For a green rim to become a green flash, the atmosphere through which you’re viewing the Sun needs to have the right temperature structure. The atmosphere’s temperature normally reduces with height, but what is needed for a green flash is an inversion layer – a layer of warmer air sandwiched between cooler air on either side – below the observer’s line of sight. This essentially creates a cylindrical lens, which both magnifies and visually detaches the upper green rim from the Sun’s disc. If the conditions and timings are right, then as the last bit of Sun slips below the horizon, a thin, bright-green blob of detached sunlight can be seen hanging above the horizon – a purist’s green flash.
A more common version occurs when the Sun remains just above the horizon or has partially set.
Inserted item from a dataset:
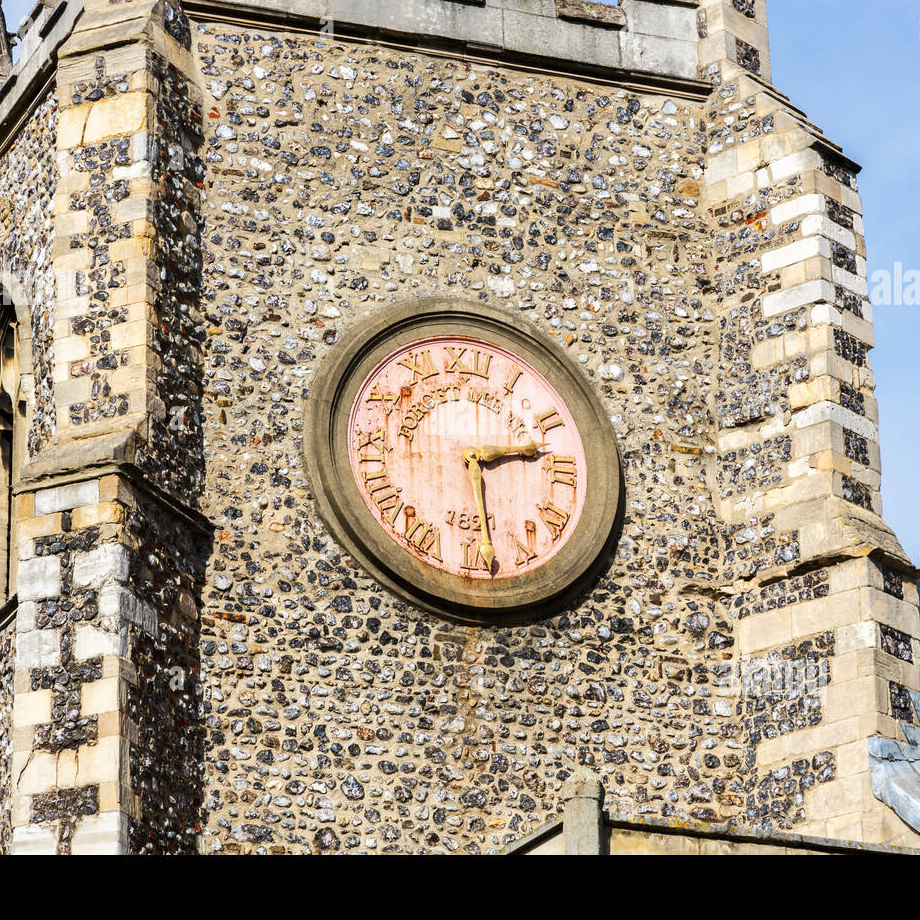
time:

Here, the green rim may simply elongate away from the Sun’s edge, appearing more like a “green appendage”. A less common appearance occurs as the Sun dips behind clouds close to the horizon – here a small inversion layer may be present at the top of the clouds, which can result in a “proper” detached green flash.
After photographing the green rim and green appendages described above, I finally got to see my first proper green flash while visiting the European Southern Observatory’s Very Large Telescope platform in Paranal, Chile, during 2013. I’d taken a small, 66 mm refracting telescope along with me for the trip and decided to see whether I could capture the green flash as the Sun set over the Pacific.
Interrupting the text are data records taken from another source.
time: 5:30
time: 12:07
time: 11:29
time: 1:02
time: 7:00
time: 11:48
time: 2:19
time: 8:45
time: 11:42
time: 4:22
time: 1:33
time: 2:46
The air was very clear at the platform’s 2.6 km altitude, making estimating a safe time to point the camera at the setting Sun quite tricky. As it slipped ever lower – as in my Selsey beach experience – the Sun underwent a series of impressive contortions indicating that inversion layers were present. Then, right at the final moment of sunset, a layer of green rim detached to give a beautiful green flash. Although I had thought I might get lucky, actually seeing the green flash properly for the first time caught me by surprise and was really rather emotional. (This experience was caught on camera by filmmaker Brady Haran.) Later analysis of my shots revealed that a small amount of blue flash was also present. Under less pristine skies, this rare blue light would have been scattered away. (See top image for a composite image compiled from this green flash observation.)
After seeing my first proper green flash from Paranal in August 2013, I unexpectedly saw my second in November of the same year, and this was a real surprise. I was visiting the Roque de los Muchachos Observatory in La Palma, for filming duties with the BBC’s The Sky at Night television programme. I’d taken time off from filming to watch the sunset, and as we were based around the Isaac Newton Telescope we had been allowed on the roof to take in the view. As the Sun slowly sank towards a bank of cloud, I can remember thinking I really ought to have my camera with me. However, as the cloud’s edge had a decent altitude above the horizon, I wasn’t expecting to see the green flash. Of course, nature has an inbuilt ability to detect such oversights and as the last vestiges of the Sun’s disc slipped below the cloud bank, a dramatic, emerald-green flash appeared.
Turning a camera or telescope towards the Sun is not normally a safe thing to do. Under no circumstances ever view the Sun through a telescope or via a camera viewfinder. To do so invites eye damage, even permanent blindness. It’s safe to watch events unfold on the camera’s rear-view screen, but point at the Sun when it’s too high above the horizon and the camera could be damaged.